In meinem zweiten Beitrag existiert auch kein Stück Ironie. Ich habe gewiss die letzten Jahre nicht unter einem Stein gelebt. Ich sehe wie innovative Spiele (Beyond Good and Evil, Kameo, Fahrenheit, Mirrors Edge usw.) mit der Absegnung für einen Nachfolger zu kämpfen haben, weil die Verkaufszahlen verschwinden gering ausgefallen sind. Dem gegenüber stehen Spiele wie GTA, CoD, Medal of Honor, Battlefield: Bad Company usw. Diese wärmen alten Brei immer wieder auf und brechen Verkaufsrekorde.

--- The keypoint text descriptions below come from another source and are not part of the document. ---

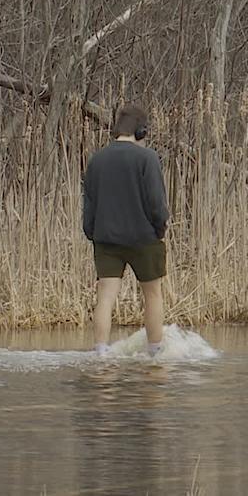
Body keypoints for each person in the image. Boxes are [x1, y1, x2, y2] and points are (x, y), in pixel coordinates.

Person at [82, 104, 170, 356]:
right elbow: (156, 201)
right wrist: (160, 227)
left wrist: (93, 233)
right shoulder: (147, 158)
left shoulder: (97, 160)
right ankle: (155, 351)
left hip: (106, 240)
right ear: (142, 131)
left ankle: (101, 352)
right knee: (152, 295)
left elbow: (89, 204)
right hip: (144, 239)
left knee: (105, 297)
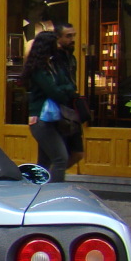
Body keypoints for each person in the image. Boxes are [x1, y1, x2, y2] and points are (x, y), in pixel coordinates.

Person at [22, 30, 76, 182]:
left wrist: (64, 89)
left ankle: (38, 193)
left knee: (44, 163)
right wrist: (65, 90)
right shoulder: (39, 70)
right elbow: (55, 91)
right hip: (41, 119)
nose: (58, 47)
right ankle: (54, 194)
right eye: (55, 44)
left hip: (51, 119)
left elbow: (69, 85)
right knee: (60, 158)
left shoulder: (52, 66)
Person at [52, 22, 85, 168]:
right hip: (58, 110)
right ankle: (53, 180)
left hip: (71, 110)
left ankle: (54, 177)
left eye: (73, 36)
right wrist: (69, 89)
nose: (72, 39)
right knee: (59, 155)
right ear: (58, 38)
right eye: (68, 36)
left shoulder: (71, 58)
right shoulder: (54, 58)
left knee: (77, 153)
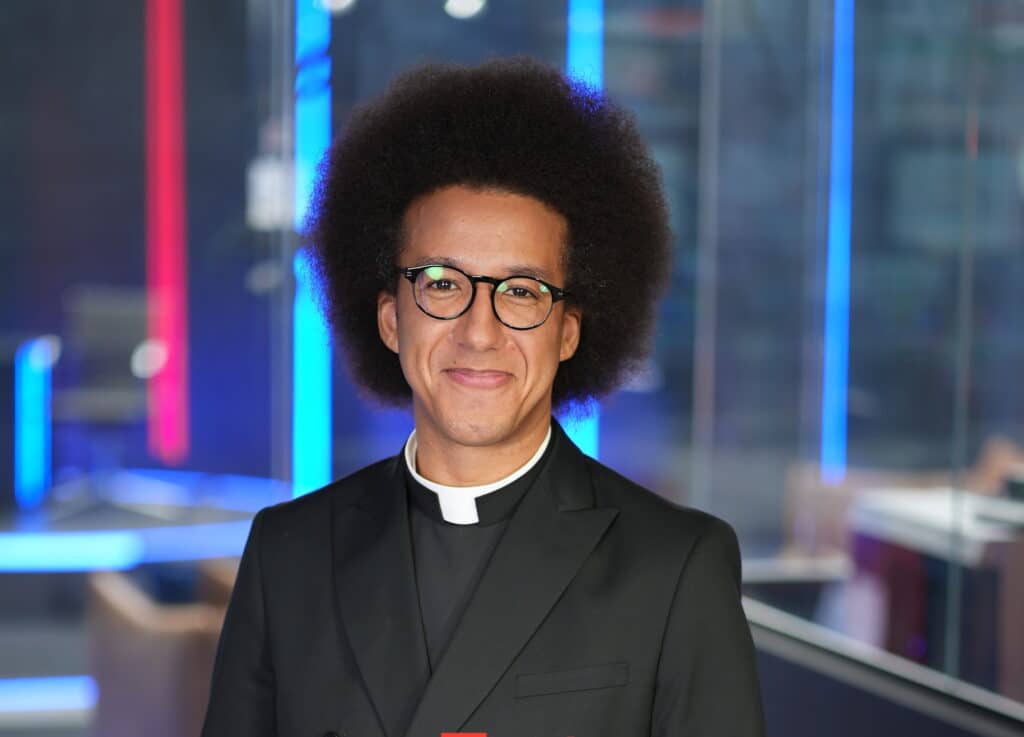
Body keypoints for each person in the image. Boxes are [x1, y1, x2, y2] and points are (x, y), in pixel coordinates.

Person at [201, 56, 765, 737]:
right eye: (442, 284)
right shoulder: (286, 555)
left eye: (521, 291)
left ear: (568, 331)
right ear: (390, 319)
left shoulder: (676, 567)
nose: (479, 331)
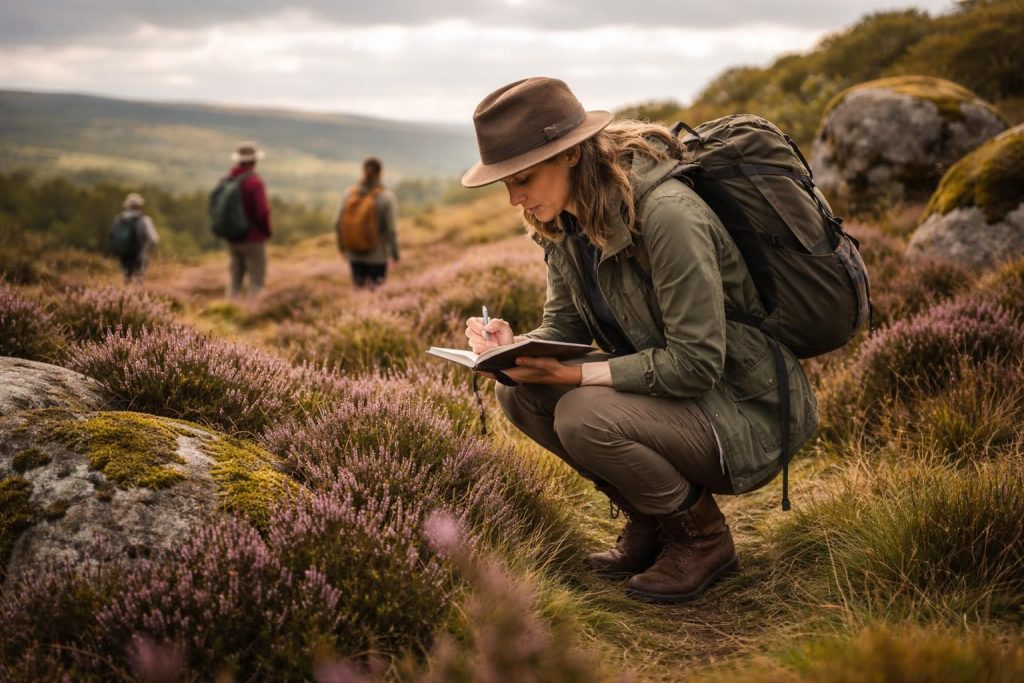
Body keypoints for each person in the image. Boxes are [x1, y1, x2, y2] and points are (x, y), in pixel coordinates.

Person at [460, 77, 818, 604]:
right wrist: (514, 344)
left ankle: (703, 540)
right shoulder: (564, 224)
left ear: (571, 155)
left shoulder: (668, 215)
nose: (515, 198)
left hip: (744, 404)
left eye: (524, 178)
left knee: (582, 414)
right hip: (682, 398)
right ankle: (652, 520)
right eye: (505, 184)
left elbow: (696, 364)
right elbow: (565, 329)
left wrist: (575, 374)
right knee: (519, 392)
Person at [335, 157, 399, 290]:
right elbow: (390, 230)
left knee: (359, 294)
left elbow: (337, 223)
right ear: (381, 173)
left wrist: (342, 249)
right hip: (377, 257)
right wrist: (395, 255)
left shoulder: (349, 194)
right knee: (375, 296)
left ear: (363, 171)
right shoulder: (386, 197)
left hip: (354, 255)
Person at [222, 141, 272, 297]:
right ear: (254, 161)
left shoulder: (226, 180)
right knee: (257, 282)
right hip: (253, 239)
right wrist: (266, 232)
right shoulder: (255, 183)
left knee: (234, 281)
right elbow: (262, 212)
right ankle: (254, 310)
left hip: (232, 238)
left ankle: (229, 308)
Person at [111, 192, 159, 284]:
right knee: (139, 276)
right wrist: (151, 250)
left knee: (126, 275)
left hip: (123, 254)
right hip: (139, 254)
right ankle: (138, 290)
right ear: (140, 205)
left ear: (126, 205)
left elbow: (112, 236)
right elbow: (154, 239)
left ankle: (125, 289)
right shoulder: (145, 220)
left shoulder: (118, 220)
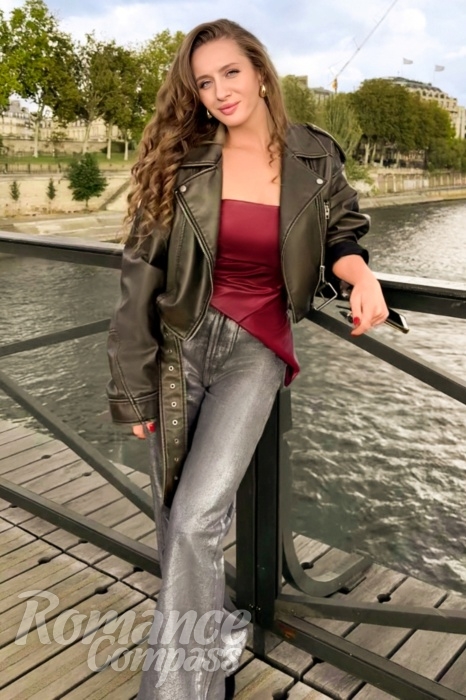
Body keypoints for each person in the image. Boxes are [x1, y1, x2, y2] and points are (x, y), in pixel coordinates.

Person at [106, 18, 388, 700]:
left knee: (195, 519)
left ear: (260, 72)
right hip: (178, 346)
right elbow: (140, 274)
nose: (220, 91)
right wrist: (132, 384)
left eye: (230, 72)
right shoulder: (183, 158)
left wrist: (359, 274)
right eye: (204, 82)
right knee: (179, 521)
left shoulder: (315, 155)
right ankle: (215, 649)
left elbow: (342, 229)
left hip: (254, 351)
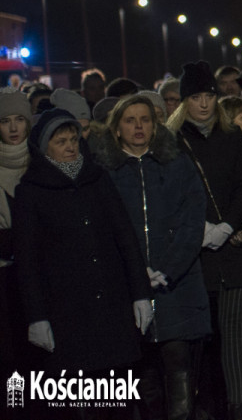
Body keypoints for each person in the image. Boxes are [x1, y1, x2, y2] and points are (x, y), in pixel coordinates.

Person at [94, 94, 211, 420]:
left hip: (177, 287)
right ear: (116, 128)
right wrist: (134, 273)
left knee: (180, 371)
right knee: (141, 380)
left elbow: (192, 223)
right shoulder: (104, 173)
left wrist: (166, 270)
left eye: (145, 119)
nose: (138, 126)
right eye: (130, 120)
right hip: (128, 292)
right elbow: (102, 231)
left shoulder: (177, 164)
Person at [15, 108, 154, 374]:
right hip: (66, 309)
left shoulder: (97, 179)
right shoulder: (31, 191)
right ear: (45, 148)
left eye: (74, 140)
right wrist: (37, 316)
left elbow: (125, 237)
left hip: (111, 300)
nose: (70, 147)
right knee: (80, 390)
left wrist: (141, 294)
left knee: (119, 388)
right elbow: (28, 261)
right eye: (61, 142)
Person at [168, 61, 242, 420]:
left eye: (209, 96)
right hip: (193, 254)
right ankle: (198, 405)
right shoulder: (172, 142)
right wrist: (198, 229)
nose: (204, 104)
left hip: (233, 247)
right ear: (183, 100)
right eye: (196, 96)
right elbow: (170, 195)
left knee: (234, 330)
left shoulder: (231, 136)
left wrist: (226, 226)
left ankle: (238, 407)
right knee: (198, 338)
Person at [0, 88, 33, 376]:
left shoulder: (42, 162)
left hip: (40, 275)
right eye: (5, 120)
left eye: (19, 119)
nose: (13, 128)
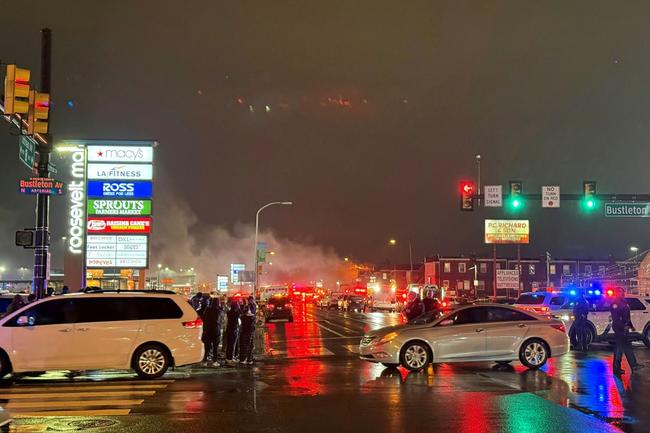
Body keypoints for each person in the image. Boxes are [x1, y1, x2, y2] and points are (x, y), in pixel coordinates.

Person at [610, 288, 640, 375]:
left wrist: (630, 326)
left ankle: (633, 365)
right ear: (617, 293)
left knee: (626, 346)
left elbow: (627, 316)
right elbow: (616, 318)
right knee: (620, 348)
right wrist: (623, 327)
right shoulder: (615, 303)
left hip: (624, 328)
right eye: (620, 292)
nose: (623, 294)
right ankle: (617, 368)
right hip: (620, 328)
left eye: (623, 292)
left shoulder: (623, 302)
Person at [201, 297, 224, 367]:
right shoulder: (219, 311)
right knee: (215, 347)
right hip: (216, 330)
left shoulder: (207, 309)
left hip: (207, 330)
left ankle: (204, 361)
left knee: (207, 347)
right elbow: (221, 320)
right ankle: (215, 361)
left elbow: (203, 318)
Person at [239, 296, 257, 365]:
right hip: (248, 331)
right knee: (249, 345)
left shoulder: (244, 316)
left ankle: (244, 359)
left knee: (245, 345)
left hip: (245, 331)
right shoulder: (251, 317)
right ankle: (248, 359)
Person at [225, 300, 242, 364]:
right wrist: (239, 306)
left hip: (229, 329)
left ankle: (228, 357)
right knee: (232, 345)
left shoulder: (229, 312)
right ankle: (230, 358)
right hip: (234, 330)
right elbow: (241, 312)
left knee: (229, 344)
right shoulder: (236, 313)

Versteh mich nicht falsch. Ich unterstütze Innovation. Ich befürworte ein interessantes Angebot seitens der Publisher und wenn dieses Angebot nicht meinen Erwartungen entspricht, dann akzeptiere ich es auch nicht. Das ändert nichts daran, dass diese Maßnahmen (einige davon verachte ich auch) profitabel sind. Denn wären sie es nicht würde niemand sie einsetzten. Wenn Herr Schmitz sagt, dass bei der Entwicklung von Anno 2070 Wert drauf gelegt wurde das Spiel profitabel zu machen, dann befürworte ich diesen Gedanken. Schließlich möchte ich, dass eine meiner Lieblingsserien weiterhin erhalten bleibt.